*** Data extract ***

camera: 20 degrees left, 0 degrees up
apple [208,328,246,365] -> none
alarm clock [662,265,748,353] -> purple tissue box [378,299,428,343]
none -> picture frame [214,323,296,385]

***
*** Data extract ***

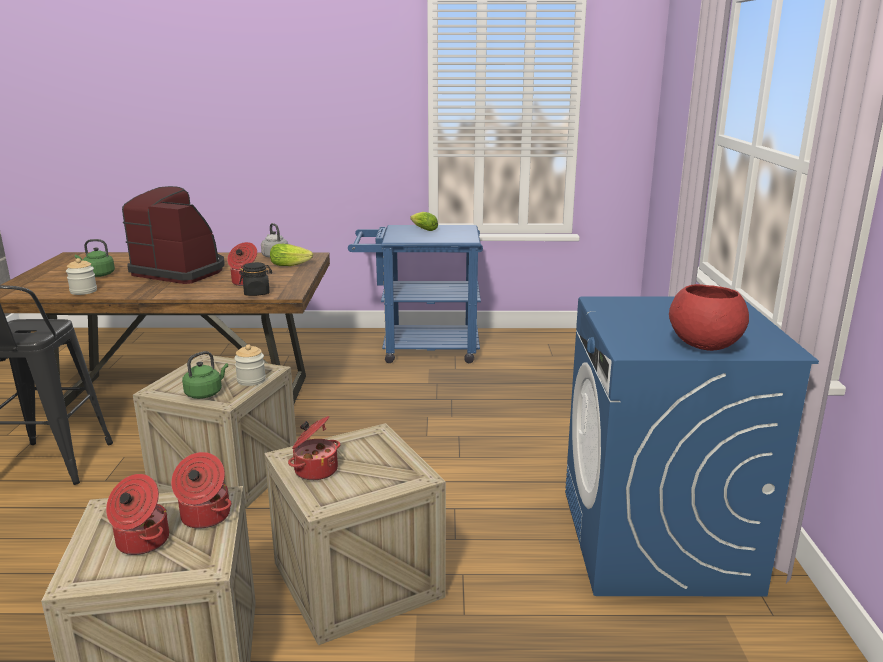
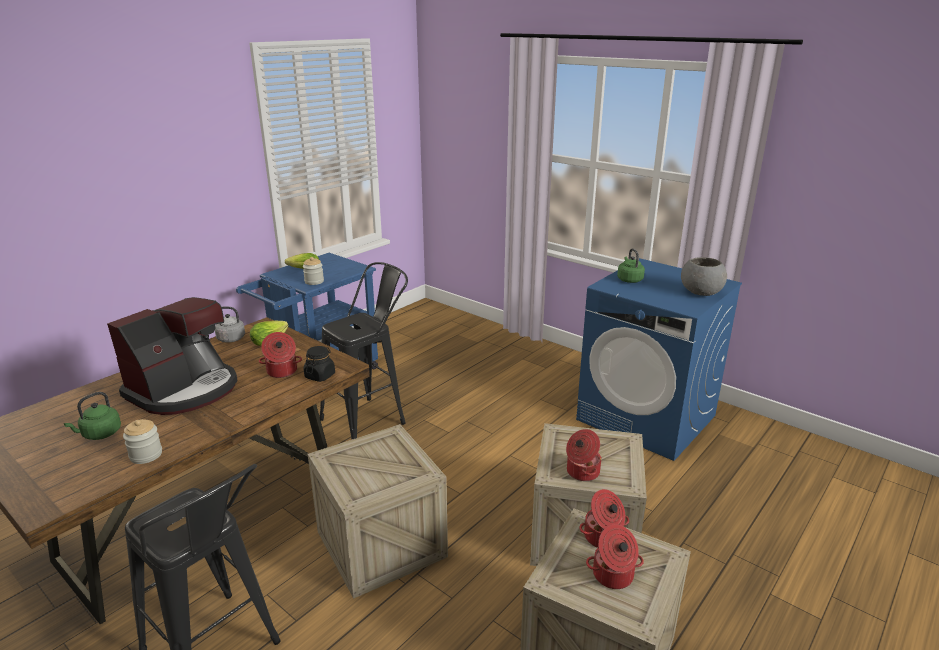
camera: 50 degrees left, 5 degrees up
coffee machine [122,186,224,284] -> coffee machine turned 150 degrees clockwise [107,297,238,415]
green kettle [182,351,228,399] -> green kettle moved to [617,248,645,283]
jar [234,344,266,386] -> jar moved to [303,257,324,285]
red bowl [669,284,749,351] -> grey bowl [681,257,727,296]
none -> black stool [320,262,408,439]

***
*** Data extract ***

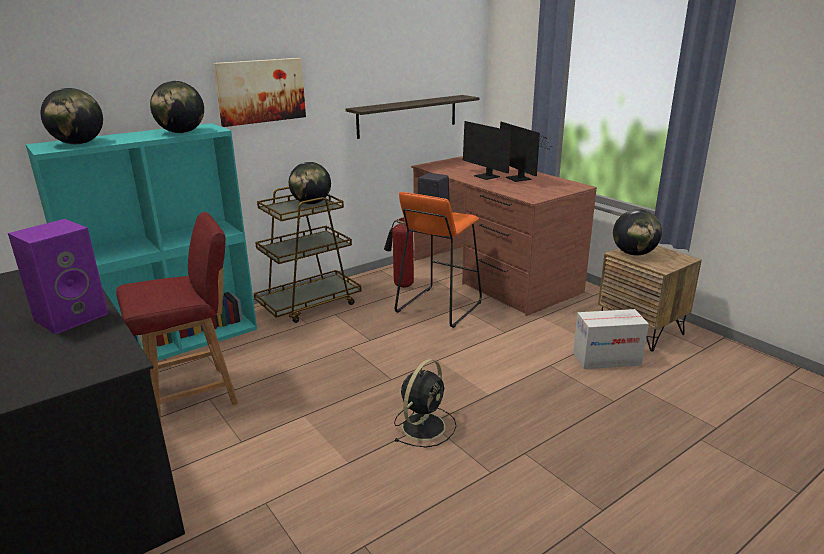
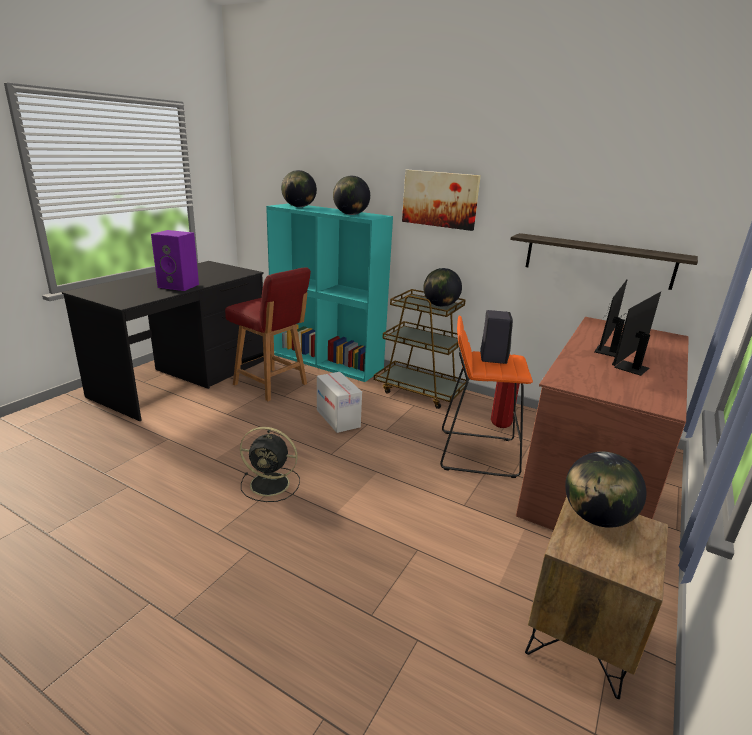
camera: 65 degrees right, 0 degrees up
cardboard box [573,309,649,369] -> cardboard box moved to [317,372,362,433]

***

### Directions for this task
Within the data above, the lines from the one with "camera: 20 degrees left, 0 degrees up" to the one with "none -> picture frame [214,323,296,385]" must be repeated exactly; no other line belongs in the answer.

### Reply
camera: 20 degrees left, 0 degrees up
apple [208,328,246,365] -> none
alarm clock [662,265,748,353] -> purple tissue box [378,299,428,343]
none -> picture frame [214,323,296,385]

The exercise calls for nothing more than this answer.